Your physician may recommend cholesterol-lowering medication.

High cholesterol can be tough to beat. For some people, diet and exercise alone are enough to bring their numbers down. For others, it doesn't matter how many miles a week they run or how healthy the food on their plates — those numbers don't seem to budge!

Lifestyle changes — revamping your diet, exercising regularly, keeping weight in check and not smoking — are the first line of defense in managing high cholesterol. But, if those measures aren't working after six months to a year, your health care provider will likely recommend cholesterol-lowering medication. Here are some medications that your provider may recommend (note: cholesterol medications may not be suitable for everyone, including those with liver problems).


What they do: Statins block the liver from making cholesterol, which can lower total cholesterol, "bad" LDL cholesterol and triglycerides, while giving a slight boost to "good" HDL cholesterol. Statins may also help remove cholesterol buildup from artery walls.

Risks and side effects: gastrointestinal disturbances such as constipation, nausea, diarrhea, stomach pain and cramps; muscle issues ranging from soreness, pain and weakness.

Selective Cholesterol Absorption Inhibitor

What they do : These medications (ezetimibe is currently the only one approved by the U.S. Food and Drug Administration) lower the amount of cholesterol your intestine absorbs and force the body to meet its cholesterol needs by removing cholesterol from the bloodstream. They are commonly prescribed to lower LDL cholesterol and total cholesterol, and may also have modest beneficial effects on triglycerides and HDL cholesterol.

Risks and side effects: stomach pain, muscle weakness and fatigue.

Bile Acid Resins

What they do: Bile acid resins remove bile acids, which are needed for digestion, from the body; in response, the body converts cholesterol into bile acids — essentially removing LDL cholesterol and lowering levels by up to 20 percent. It can also help improve HDL cholesterol.

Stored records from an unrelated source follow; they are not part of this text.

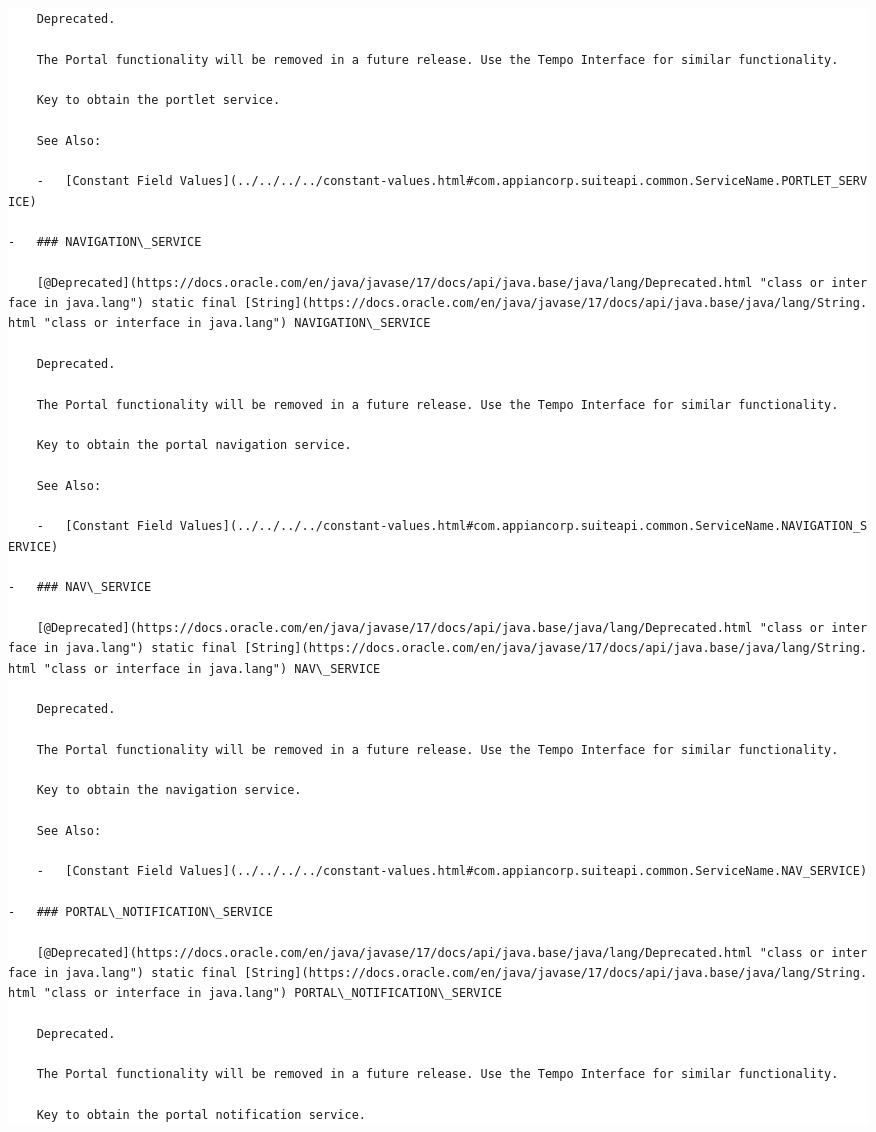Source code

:         Deprecated.

        The Portal functionality will be removed in a future release. Use the Tempo Interface for similar functionality.

        Key to obtain the portlet service.

        See Also:

        -   [Constant Field Values](../../../../constant-values.html#com.appiancorp.suiteapi.common.ServiceName.PORTLET_SERVICE)

    -   ### NAVIGATION\_SERVICE

        [@Deprecated](https://docs.oracle.com/en/java/javase/17/docs/api/java.base/java/lang/Deprecated.html "class or interface in java.lang") static final [String](https://docs.oracle.com/en/java/javase/17/docs/api/java.base/java/lang/String.html "class or interface in java.lang") NAVIGATION\_SERVICE

        Deprecated.

        The Portal functionality will be removed in a future release. Use the Tempo Interface for similar functionality.

        Key to obtain the portal navigation service.

        See Also:

        -   [Constant Field Values](../../../../constant-values.html#com.appiancorp.suiteapi.common.ServiceName.NAVIGATION_SERVICE)

    -   ### NAV\_SERVICE

        [@Deprecated](https://docs.oracle.com/en/java/javase/17/docs/api/java.base/java/lang/Deprecated.html "class or interface in java.lang") static final [String](https://docs.oracle.com/en/java/javase/17/docs/api/java.base/java/lang/String.html "class or interface in java.lang") NAV\_SERVICE

        Deprecated.

        The Portal functionality will be removed in a future release. Use the Tempo Interface for similar functionality.

        Key to obtain the navigation service.

        See Also:

        -   [Constant Field Values](../../../../constant-values.html#com.appiancorp.suiteapi.common.ServiceName.NAV_SERVICE)

    -   ### PORTAL\_NOTIFICATION\_SERVICE

        [@Deprecated](https://docs.oracle.com/en/java/javase/17/docs/api/java.base/java/lang/Deprecated.html "class or interface in java.lang") static final [String](https://docs.oracle.com/en/java/javase/17/docs/api/java.base/java/lang/String.html "class or interface in java.lang") PORTAL\_NOTIFICATION\_SERVICE

        Deprecated.

        The Portal functionality will be removed in a future release. Use the Tempo Interface for similar functionality.

        Key to obtain the portal notification service.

Risks and side effects: constipation, gas, nausea and stomach upset; possible interference with absorption of some medications; may also raise levels of triglycerides.


What they do: Fibrates lower triglycerides and raise HDL levels by activating a specific gene that makes the body produce more of the necessary components for HDL and break down triglycerides. They can also raise LDL levels, so they are typically only prescribed in those with normal LDL levels.

Risks and side effects: indigestion, gas, bloating, diarrhea and constipation.

Lipid-Lowering Therapies

What they do: Other lipid-reducing therapies are available, such as niacin (a form of vitamin B3, which has been shown to increase HDL levels and lower triglyceride levels) and omega-3 fatty acid supplements (fish oil, which has been shown to lower triglycerides).

Risks and side effects: for niacin, facial and neck flushing, nausea, vomiting, diarrhea, gout, high blood sugar and peptic ulcers may occur; omega-3 supplements may trigger belching, fishy taste, and higher risk for infection.